Jumping up and going back to the church, Peter asked not only Fletcher but everyone he could find. His next stops were at a few of his immediate neighbors. Mr. Parker, on the left, wasn't home. He found Mrs. Trent, across the street, chopping firewood out back. After commiserations, he questioned her.

"My Harry told me he saw a large woman walking around behind our house. When he greeted her, she saw him and hurried around the side, as if she had been surprised or something, Harry said. Since nothing was missing, he almost forgot about it - until he heard about poor Abby."

Mr. Jacobs, on the right of Peter's house, said something about a woman. He didn't notice her size or anything. Wearing black didn't mean anything, since it was a favorite color around there.

"I really didn't pay any attention, Peter. I was working on my tool shed, the flash of black just caught my attention was all. I looked over, then went back to work." John Jacobs then offered, "If you want, I'll keep an eye on your property? I can keep the fire going a little bit, enough to keep things from freezing at night?"

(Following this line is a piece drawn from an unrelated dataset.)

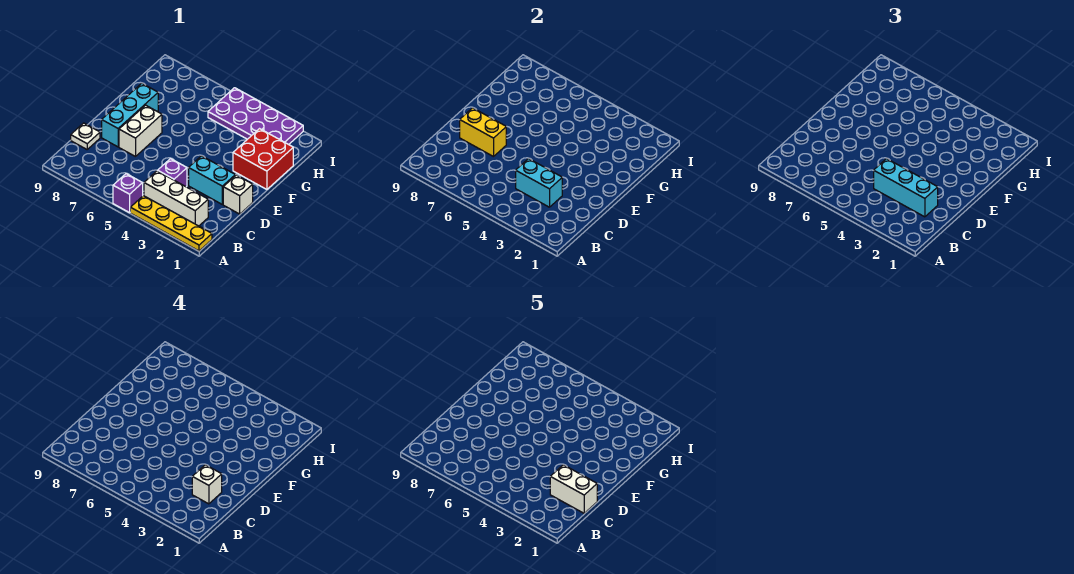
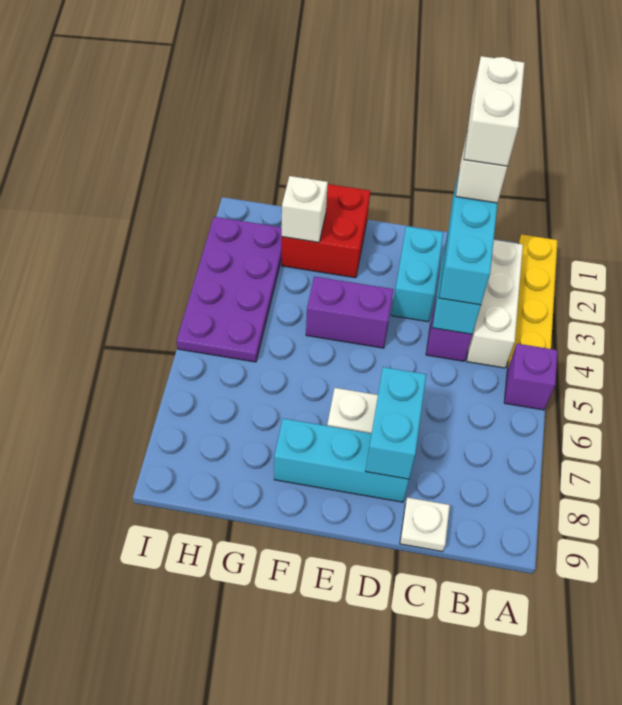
white brick D1 level 1 -> white brick G2 level 2
yellow brick D7:D8 level 2 -> cyan brick D7:D8 level 2
none -> purple brick E4:F4 level 1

"I'd appreciate it, John. Like I said, I'll be staying at the shoemaker's for a while, me and Samantha. I can't face going home right now, sleeping in that bed alone without Abby." He turned away and left, not trusting himself to hold together.

As Peter walked away, John Jacobs frowned, seemingly lost deep in thought.

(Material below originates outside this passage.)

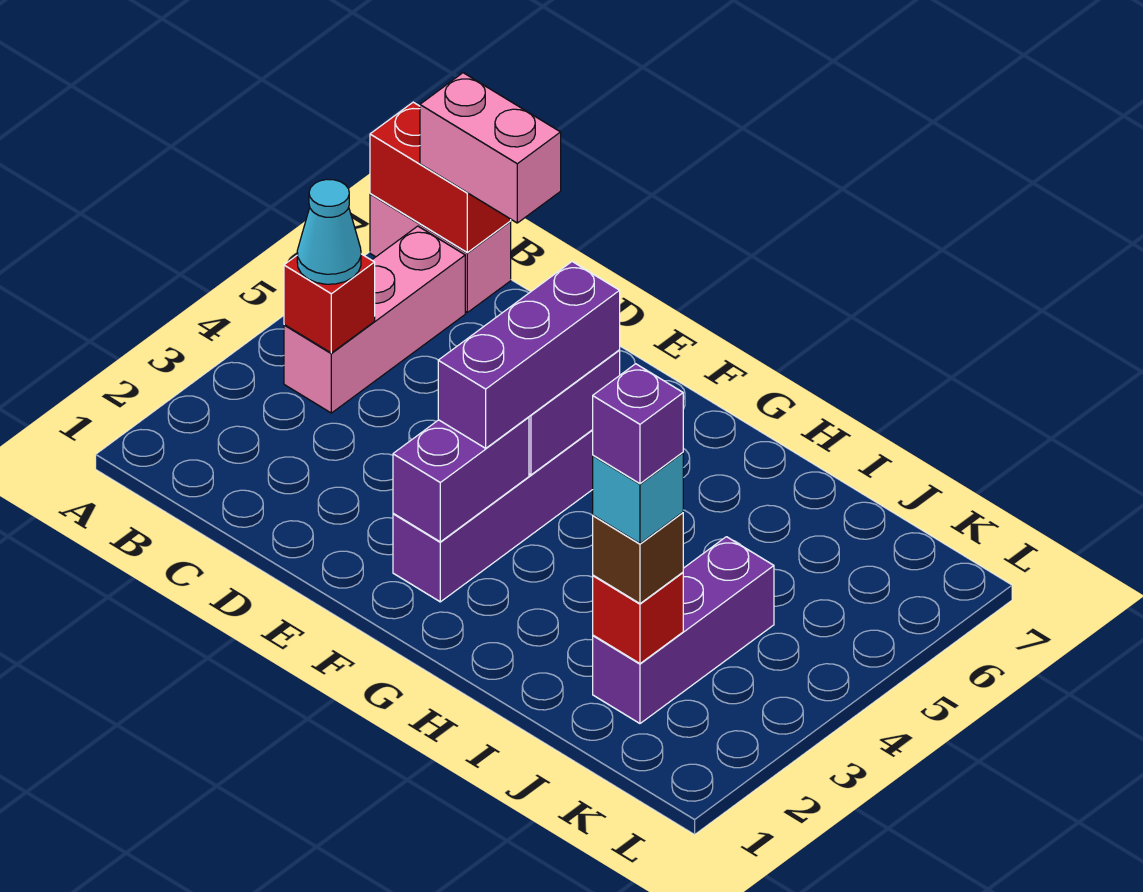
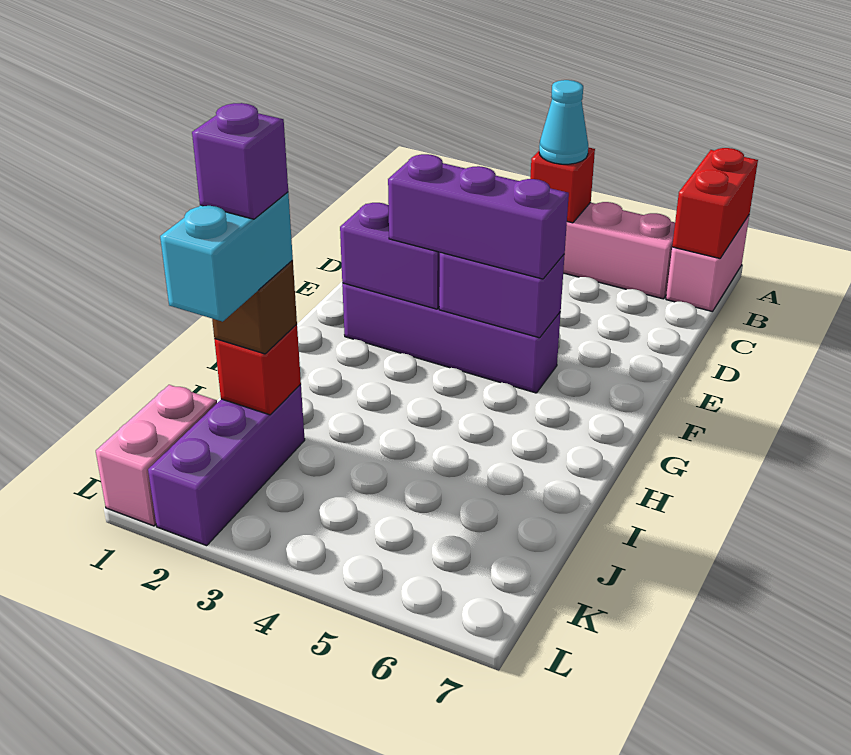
pink brick B7:C7 level 3 -> pink brick K1:L1 level 1
purple brick J2:J4 level 1 -> purple brick J2:L2 level 1
cyan brick J2 level 4 -> cyan brick J2:K2 level 4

His next stop was at the butcher's. He remembered to take the somewhat strange piece of gut with him. Mr. Tupper would know what kind of animal it came from. Peter knew Jim Tupper well, having helped the man at several butchering sessions in the past.

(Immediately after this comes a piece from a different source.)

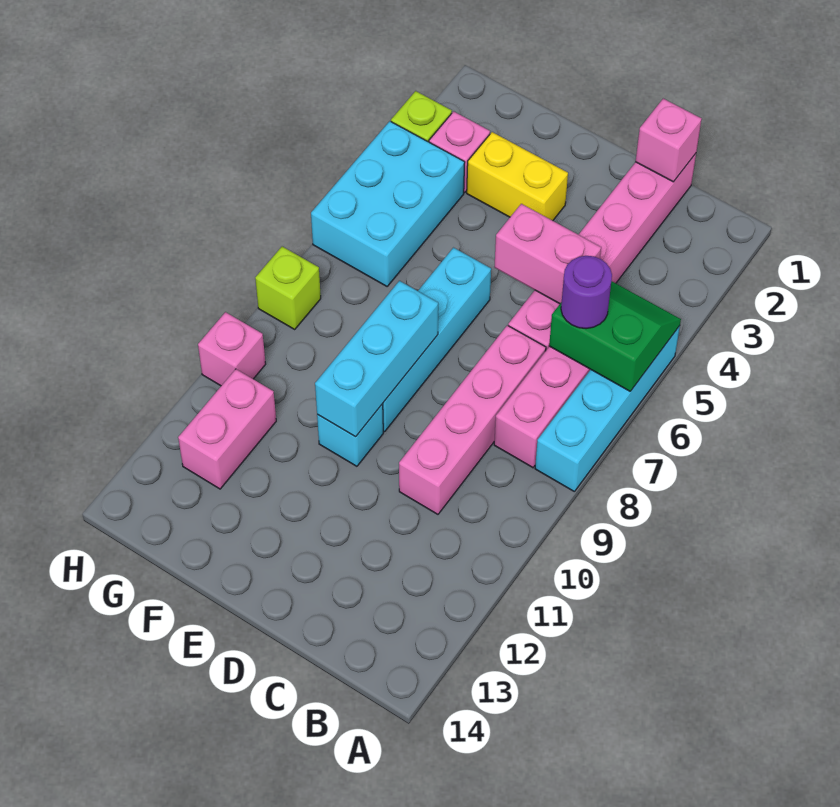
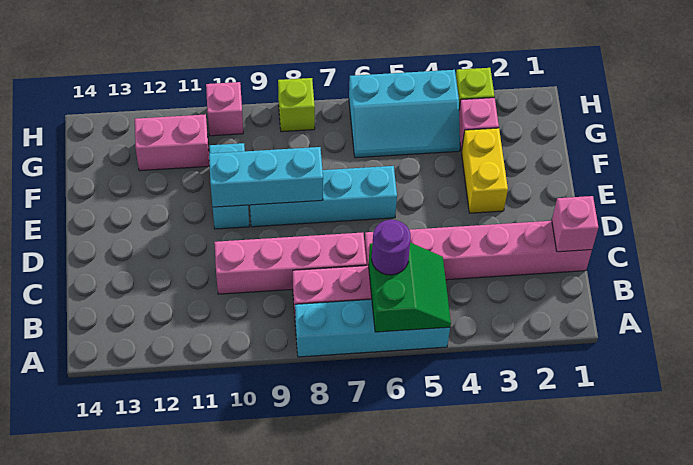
pink brick C5:D5 level 2 -> none
cyan brick E10 level 1 -> cyan brick E10:F10 level 1
cyan brick G4:H6 level 1 -> cyan slope G4:H6 level 1 top H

"Hey, Peter, sorry to hear the bad news. You want to buy something?" Jim was cutting on an unidentified piece of animal lying on a cutting block. A huge knife flashed in the reflected glare of the fireplace.

Peter idly wondered how easy it would be to cut a person apart. Probably no harder than Jim was working right then. He had to shudder at the thought.

"Hello, Jim." Peter stood near the fire, all that walking around outside had chilled him - with a lot more cold walking to come. "I wanted to know if you saw an ugly woman dressed in black, or anything else strange last night?"

"No. Like I told the Reverend Fry. I didn't see anything at all. I had an entire beef to cut up. This is the last of it, and I was busy most of the night. Didn't go out for anything but the toilet."

They talked a few minutes. As Peter started out, he remembered the intestine in his pocket. He pulled it out and laid it on the worktable.

"Hey, get that damned thing off there." Jim swept it off onto the floor with the side of his hand, then wiped his fingers with a clean towel. "You should know better."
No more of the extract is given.